Essentially all internet-based companies (Twitter, Uber, etc.) use these same principles to conduct “A/B tests” to evaluate new features, designs, or algorithms. Just as with our clinical trial example, the company exposes a random sample of users to the new feature, then compares certain metrics (e.g., click-rate, time spent, purchase amount) to those of a control group that doesn’t receive the feature. Whichever iteration performs best wins. For any app on your phone, its creator likely conducted dozens of A/B tests to determine the combination of features and designs that you see, down to the tempting color of the “Purchase” button!
Stop, in the name of good statistics
Failing to understand hypothesis testing guarantees that we will be wrong more often. Too many people blindly accept faulty or pseudo-scientific experimental results or catchy headlines. They sometimes choose to ignore the science altogether, preferring to craft simple, tidy narratives about cause and effect (often merely confirming their preexisting beliefs).
Even if we do take the time to consider the science, hypothesis testing is far from perfect. Three main points of caution:
- First, achieving statistical significance is not synonymous with finding the “truth.” All it can tell us is whether the results of a given experiment—with all its potential for random error, unconscious bias, or outright manipulation—are consistent with the null hypothesis, at a certain significance level.
- Second, significance ≠ importance. To “reject” the null hypothesis is simply to assert that the effect under study is not zero, but the effect could still be very small or not important. For example, our new drug could triple the likelihood of an extreme side effect from, say, 1-in-3 million to 1-in-1 million, but that side effect remains so rare as to be essentially irrelevant.3
- Third, a significance test, by definition, has only a certain degree of precision which is never 100%. And improbable things happen all the time. For example, a significance level of 5% literally implies a 1-in-20 chance of incorrectly accepting experimental results as true.
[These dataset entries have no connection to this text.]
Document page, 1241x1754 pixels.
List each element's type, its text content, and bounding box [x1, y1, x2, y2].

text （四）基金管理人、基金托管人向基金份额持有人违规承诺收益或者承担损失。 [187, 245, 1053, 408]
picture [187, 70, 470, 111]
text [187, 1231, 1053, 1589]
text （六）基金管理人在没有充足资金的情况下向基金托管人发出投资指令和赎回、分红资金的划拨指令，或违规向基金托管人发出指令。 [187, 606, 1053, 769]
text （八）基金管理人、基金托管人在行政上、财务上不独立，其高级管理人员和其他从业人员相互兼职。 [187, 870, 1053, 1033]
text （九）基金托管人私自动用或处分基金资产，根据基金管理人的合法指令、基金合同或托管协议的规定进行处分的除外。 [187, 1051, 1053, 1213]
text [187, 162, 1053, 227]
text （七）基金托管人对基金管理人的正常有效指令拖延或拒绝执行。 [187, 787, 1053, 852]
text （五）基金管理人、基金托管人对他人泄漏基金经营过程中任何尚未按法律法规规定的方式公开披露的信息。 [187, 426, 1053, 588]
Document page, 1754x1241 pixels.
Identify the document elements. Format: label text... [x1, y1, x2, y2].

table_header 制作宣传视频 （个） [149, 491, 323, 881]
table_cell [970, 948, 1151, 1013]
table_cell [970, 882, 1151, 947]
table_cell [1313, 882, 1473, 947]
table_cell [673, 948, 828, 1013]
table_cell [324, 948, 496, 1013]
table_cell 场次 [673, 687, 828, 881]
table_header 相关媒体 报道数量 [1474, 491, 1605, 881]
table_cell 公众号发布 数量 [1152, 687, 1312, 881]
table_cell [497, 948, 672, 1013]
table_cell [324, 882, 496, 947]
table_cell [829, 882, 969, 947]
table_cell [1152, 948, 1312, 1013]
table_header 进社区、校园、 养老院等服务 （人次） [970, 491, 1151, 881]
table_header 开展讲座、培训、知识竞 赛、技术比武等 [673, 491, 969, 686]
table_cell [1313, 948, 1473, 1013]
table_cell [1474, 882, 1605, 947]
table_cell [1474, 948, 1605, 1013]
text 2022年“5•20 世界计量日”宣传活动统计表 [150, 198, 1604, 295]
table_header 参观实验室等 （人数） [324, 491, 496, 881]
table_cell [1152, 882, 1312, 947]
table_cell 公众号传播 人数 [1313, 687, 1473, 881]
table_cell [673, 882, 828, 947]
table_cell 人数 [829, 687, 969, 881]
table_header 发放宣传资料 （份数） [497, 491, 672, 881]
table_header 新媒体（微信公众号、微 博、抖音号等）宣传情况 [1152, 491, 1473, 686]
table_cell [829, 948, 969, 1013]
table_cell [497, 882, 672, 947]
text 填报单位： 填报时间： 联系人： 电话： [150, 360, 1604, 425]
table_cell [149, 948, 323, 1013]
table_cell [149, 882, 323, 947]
This enables the nasty “multiple testing” problem, which occurs when researchers perform many significance tests but only report the most significant results. For example, if we do 10 trials of a useless drug with a 5% significance level, the chance of getting at least one statistically significant result gets as high as 40%! You can see the incentive for ambitious researchers—who seek significant results they can publish in prestigious journals—to tinker obsessively to unearth a new “discovery.”4
***
Used properly, hypothesis testing is one of the best data-driven methods we have to evaluate hypotheses and quantify our uncertainty. It provides a statistical framework for the “critical tests” that are indispensable to Popper’s trial-and-error process of knowledge creation.
If you have a theory, start by exploring what experiments have been done about it. Review multiple studies if possible to see if the results have been replicated. And if there aren’t any prior research studies, be careful before making strong, unsubstantiated claims. Even better, see if you or your company can perform your own experiment!